Over No. 12, bowled by Watson: 14 runs.

Over No. 13, bowled by Jadeja: 11 runs.

Over No 14, bowled by Harbhajan: 14 runs.

Over No 15, bowled by Willey: 15 runs.

Over No 16, bowled by Bravo: 11 runs and dismissal of Dhawan.

Williamson was dismissed off the next ball and then the innings slowed down when, especially against one of the best chasing sides like the Super Kings, it should have quickened. Sunrisers scored at 9.4 runs during the death overs, which is more than their average death-overs scoring rate (8.4) this tournament, but way less than CSK’s death-overs scoring rate (12.24).

Walk in the park for Watto and Rayudu

As the first innings closed, there was heavy cloud cover and it threatened to rain in Pune. So, with the deadly swing bowling duo of Bhuvneshwar and Sandeep Sharma, Sunrisers might have expected a few quick wickets to put pressure on the Super Kings.

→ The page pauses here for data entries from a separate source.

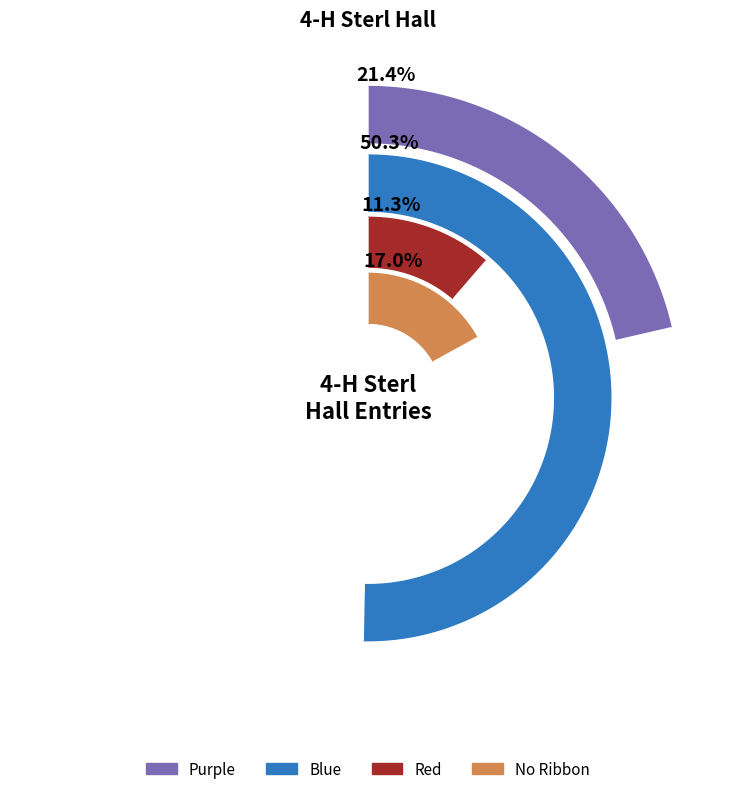

True or false:  accounts for 17% of the total.

True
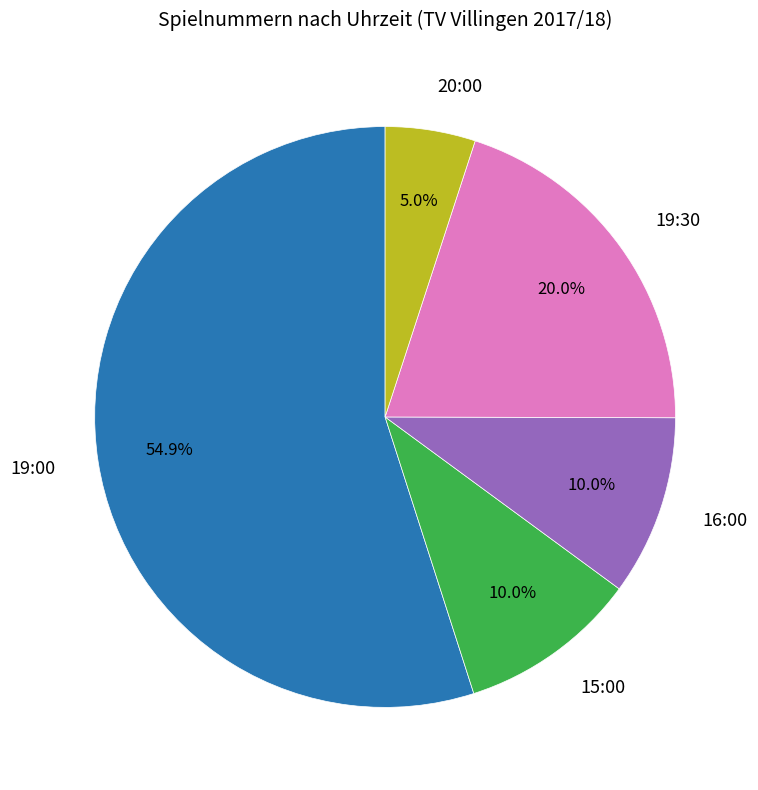

How many segments does this pie chart have?

5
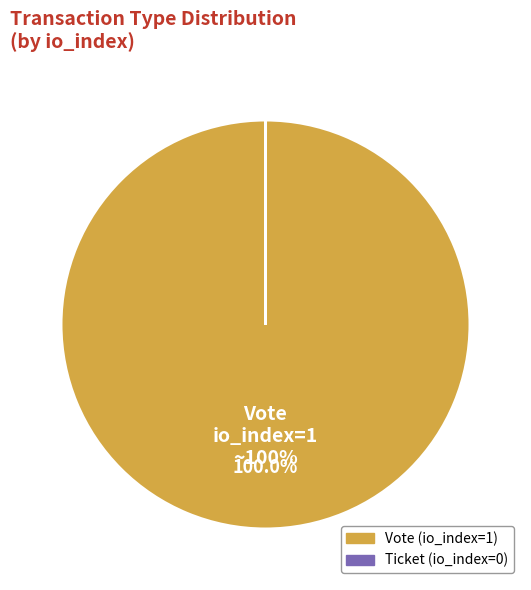

Is there a majority slice in this chart?

Yes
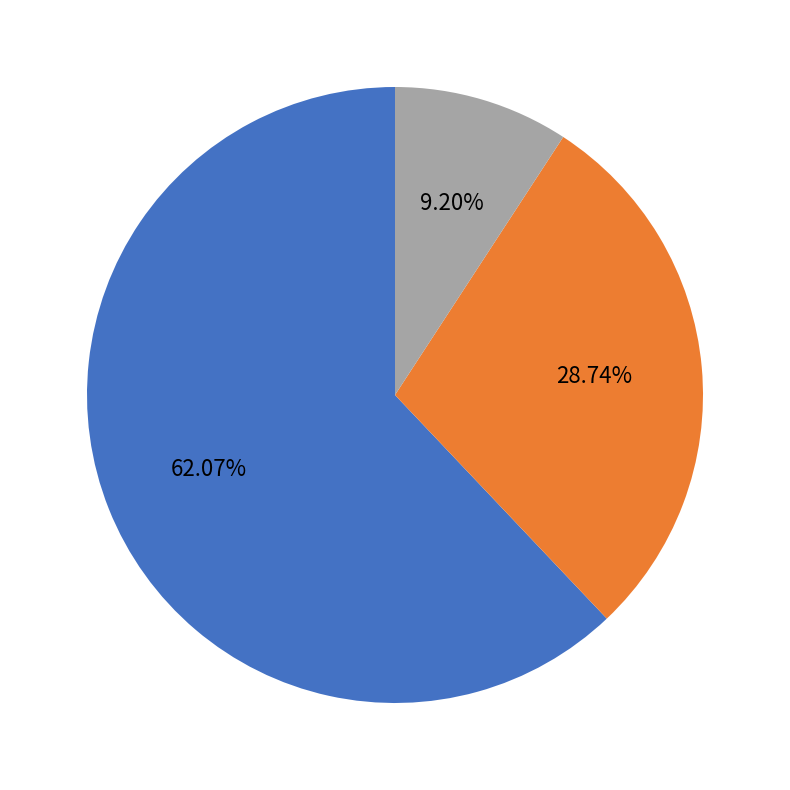

Is there a majority slice in this chart?

Yes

The third delivery of the second innings that was perhaps pitched wider than bowler Sandeep had intended and Watson carved it to the point boundary.

The next over, on the second ball bowled by Bhuvneshwar, Watson pulled a good length ball over the deep-midwicket ropes.

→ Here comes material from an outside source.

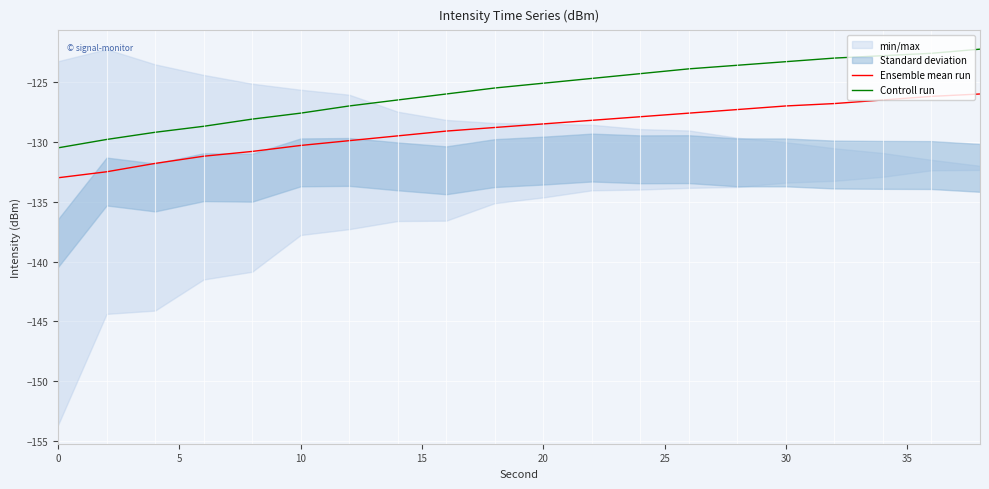

At 5, list the series in order from largest to smallest.

Controll run, Ensemble mean run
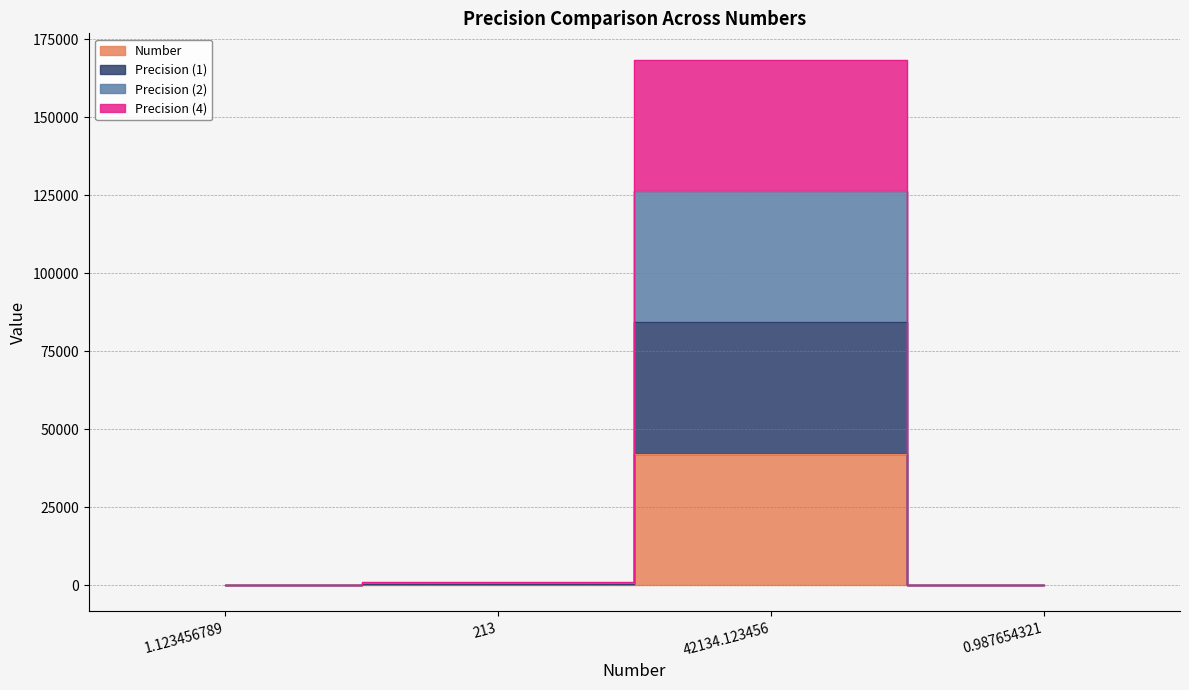

True or false: Number and Precision (4) cross at least once.

False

Two of the season’s best swing bowlers failed to beat the batsman even once in their first overs. The bounce didn’t vary as well. The pitch, it seemed, was better to bat in the second innings. Dhoni conceded this in his post-match interaction. “I thought the ball will swing more in the second half than what it did for us. The swing was not there, that was a surprise,” he said.

In the next over, Watson hit two more sixes off Sandeep. The opening duo, by now, was reassured that the bowlers wouldn’t get any assistance apart from bounce.

Siddarth Kaul tried bouncers and short-pitched deliveries. But Rayudu’s pull strokes were effective against this. In the seventh over, Rayudu smashed him for 17 runs – 10 coming off pull shots to the midwicket region.

With the run-making being facile against the medium pace trio – Bhuvneshwar, Sandeep and Siddarth – and Shakib Al Hasan, Watson and Rayudu could afford to play out Rashid Khan, who Williamson unleashes when the required run-rate is mounting. But, even Rashid couldn’t get the breakthrough that Sunrisers desperately needed.

It came, finally, in the 13th over, when Watson was run out, unable to finish a quick single. And, Sunrisers struck again in four balls, dismissing Suresh Raina, when he went for a big stroke.

But with just 43 runs required, with 35 balls and eight batters left (including The Mahendra Singh Dhoni) and Rayudu looking in great nick in the middle, the hopes of a Sunrisers revival were just an illusion.